SUPPLIED PASSAGE:
══════════════════════════════
International Equities Fund

International Government Bond Fund

Mid Cap Index Fund

Money Market I Fund

Small Cap Index Fund

Social Awareness Fund

Stock Index Fund

Each Fund may not:

  1. Except for International Government Bond Fund, invest more than 5% of the value of its total assets in the securities of any one issuer or purchase more than 10% of the outstanding voting securities, or any other class of securities, of any one issuer. For purposes of this restriction, all outstanding debt securities of an issuer are considered as one class, and all preferred stock of an issuer is considered as one class. This restriction does not apply to obligations issued or guaranteed by the U.S. Government, its agencies, or instrumentalities. As a matter of operating policy, NAFV I will not consider repurchase agreements subject to the 5% limitation if the collateral underlying the repurchase agreements are U.S. Government securities.
  2. Issue senior securities except in connection with investments in options and futures contracts; or borrow money except as a temporary measure for extraordinary or emergency purposes (such as to meet redemption requests which might otherwise require the disadvantageous sale of portfolio securities) and then not in excess of 5% of the Fund's total assets. No Fund may mortgage, pledge or hypothecate more than 5% of the value of its total assets, and then only to secure borrowings made under this restriction.
  3. Acquire more than 3% of the voting securities of any single other investment company or invest more than 10% of (the value of) the Fund's assets in the securities of other investment companies (5% in the case of each such other company). Additionally, investment company securities will only be purchased on the open market or from brokers or dealers receiving customary commissions.
══════════════════════════════
EXTRACTED RECORDS:
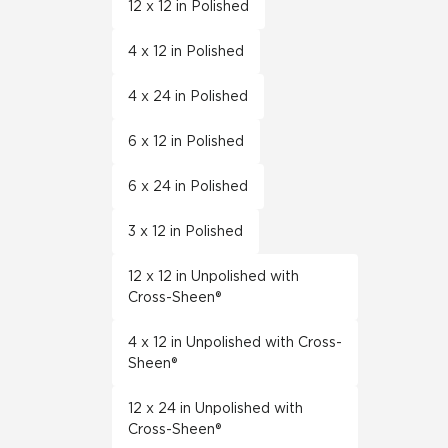
12 x 12 in Polished
4 x 12 in Polished
4 x 24 in Polished
6 x 12 in Polished
6 x 24 in Polished
3 x 12 in Polished
12 x 12 in Unpolished with
Cross-Sheen®
4 x 12 in Unpolished with Cross-
Sheen®
12 x 24 in Unpolished with
Cross-Sheen®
══════════════════════════════
EXERCISE 1:
Do these statements agree with the investment restrictions? Answer yes or no to each, quoting the deciding words.
(a) The 5% single-issuer limit applies to International Government Bond Fund.
(b) Borrowing for extraordinary or emergency purposes may not exceed 5% of the Fund's total assets.
(c) A Fund may acquire up to 5% of the voting securities of any single other investment company.
EXERCISE 2: Output the investment restrictions verbatim, from "1. Except for" up to and including "U.S. Government securities.".
The listing is separate material and has no connection to the investment restrictions.

YOUR RESPONSE 1:
(a) No: "Except for International Government Bond Fund, invest more than 5% of the value of its total assets in the securities of any one issuer"
(b) Yes: "and then not in excess of 5% of the Fund's total assets"
(c) No: "Acquire more than 3% of the voting securities of any single other investment company"

YOUR RESPONSE 2:
1. Except for International Government Bond Fund, invest more than 5% of the value of its total assets in the securities of any one issuer or purchase more than 10% of the outstanding voting securities, or any other class of securities, of any one issuer. For purposes of this restriction, all outstanding debt securities of an issuer are considered as one class, and all preferred stock of an issuer is considered as one class. This restriction does not apply to obligations issued or guaranteed by the U.S. Government, its agencies, or instrumentalities. As a matter of operating policy, NAFV I will not consider repurchase agreements subject to the 5% limitation if the collateral underlying the repurchase agreements are U.S. Government securities.